Q: How can I handle missing values in R?
A: There are several ways to handle missing values in R, including:
- Listwise deletion: Deleting all rows with missing values.
- Mean imputation: Replacing missing values with the mean of the variable.
- Median imputation: Replacing missing values with the median of the variable.
- Regression imputation: Using a regression model to predict the missing values.
- Multiple imputation: Creating multiple versions of the dataset with different imputed values.
Q: How can I evaluate the performance of a machine learning model in R?
A: There are several ways to evaluate the performance of a machine learning model in R, including:
- Accuracy: Calculating the proportion of correctly classified instances.
- Precision: Calculating the proportion of true positives among all positive predictions.
- Recall: Calculating the proportion of true positives among all actual positive instances.
- F1 score: Calculating the harmonic mean of precision and recall.

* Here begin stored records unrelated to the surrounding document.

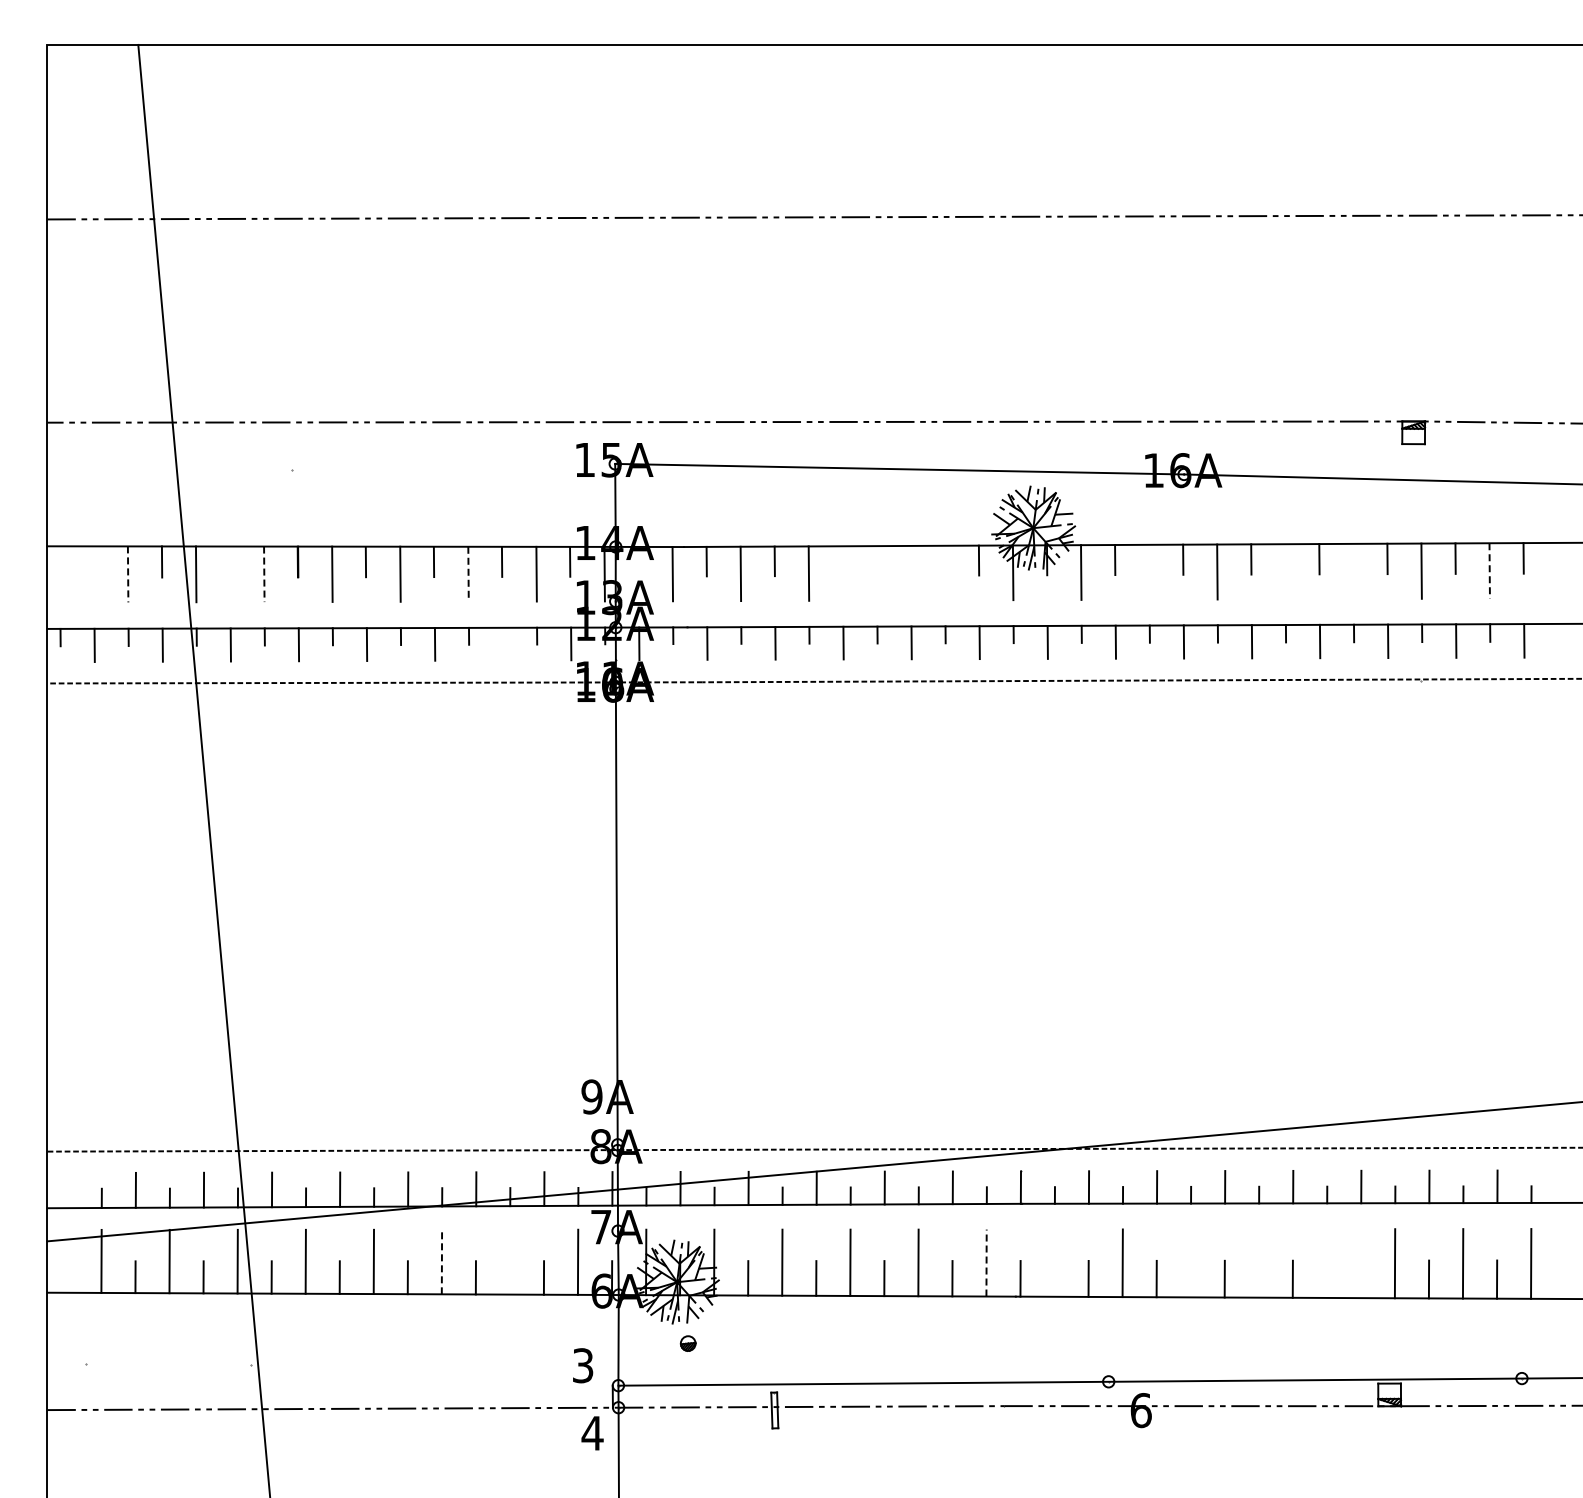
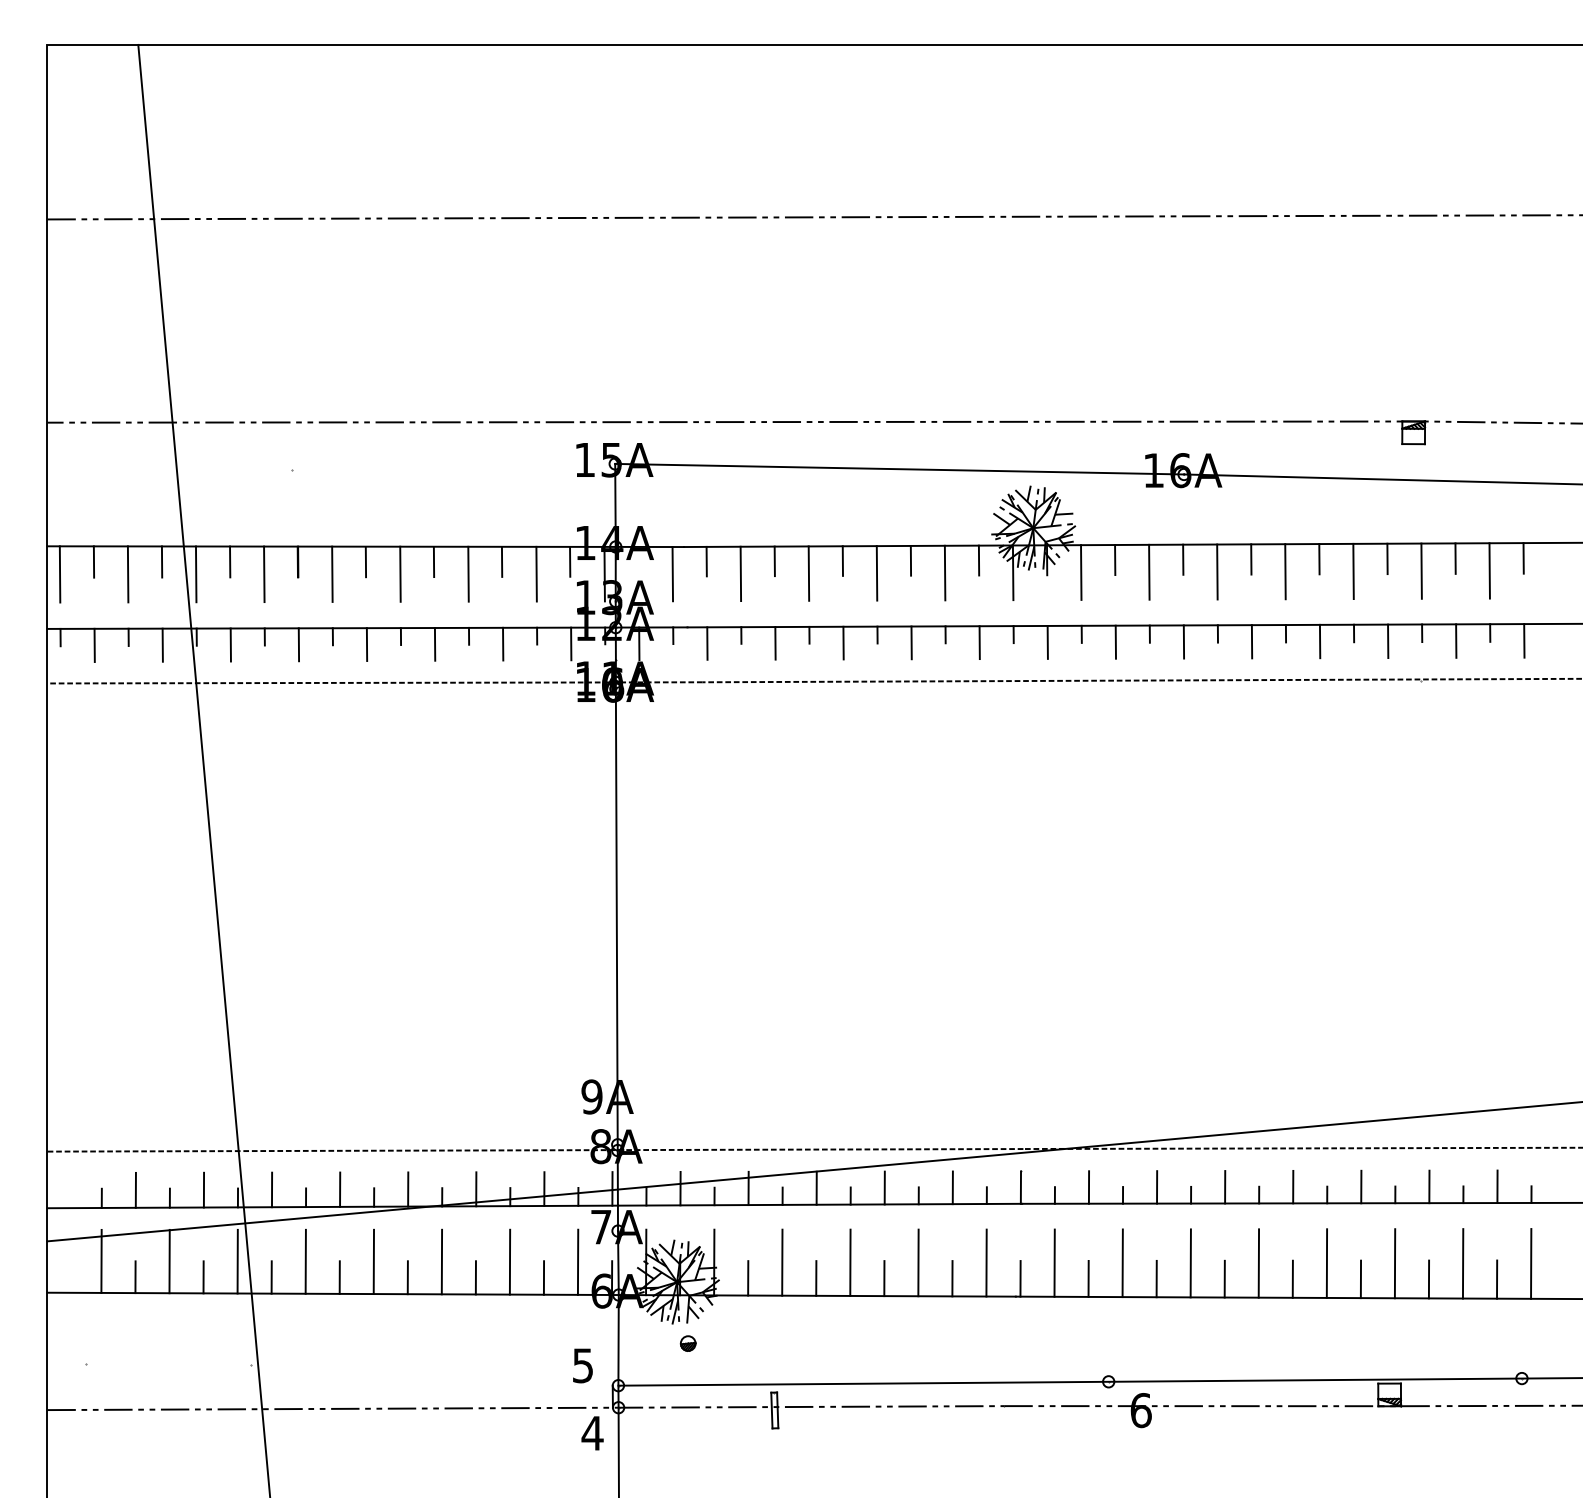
line at (842, 560): none -> present
line at (910, 560): none -> present
line at (93, 561): none -> present
line at (230, 561): none -> present
line at (1489, 570): dashed -> solid
line at (1149, 571): none -> present
line at (1285, 571): none -> present
line at (1353, 571): none -> present
line at (944, 572): none -> present
line at (876, 573): none -> present
line at (59, 574): none -> present
line at (128, 574): dashed -> solid
line at (264, 574): dashed -> solid
line at (468, 574): dashed -> solid
line at (503, 643): none -> present
line at (441, 1261): dashed -> solid
line at (509, 1261): none -> present
line at (986, 1262): dashed -> solid
line at (1054, 1262): none -> present
line at (1190, 1263): none -> present
line at (1258, 1263): none -> present
line at (1326, 1263): none -> present
line at (1360, 1279): none -> present
text at (583, 1365): 3 -> 5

- ROC-AUC: Calculating the area under the receiver operating characteristic curve.
Q: How can I optimize the performance of a machine learning model in R?
A: There are several ways to optimize the performance of a machine learning model in R, including:
- Hyperparameter tuning: Adjusting the hyperparameters of the model to improve its performance.
- Feature engineering: Creating new features from existing ones to improve the model's performance.
- Regularization: Adding a penalty term to the loss function to prevent overfitting.
- Ensemble methods: Combining the predictions of multiple models to improve the overall performance.
- Cross-validation: Evaluating the model's performance on multiple subsets of the data to prevent overfitting.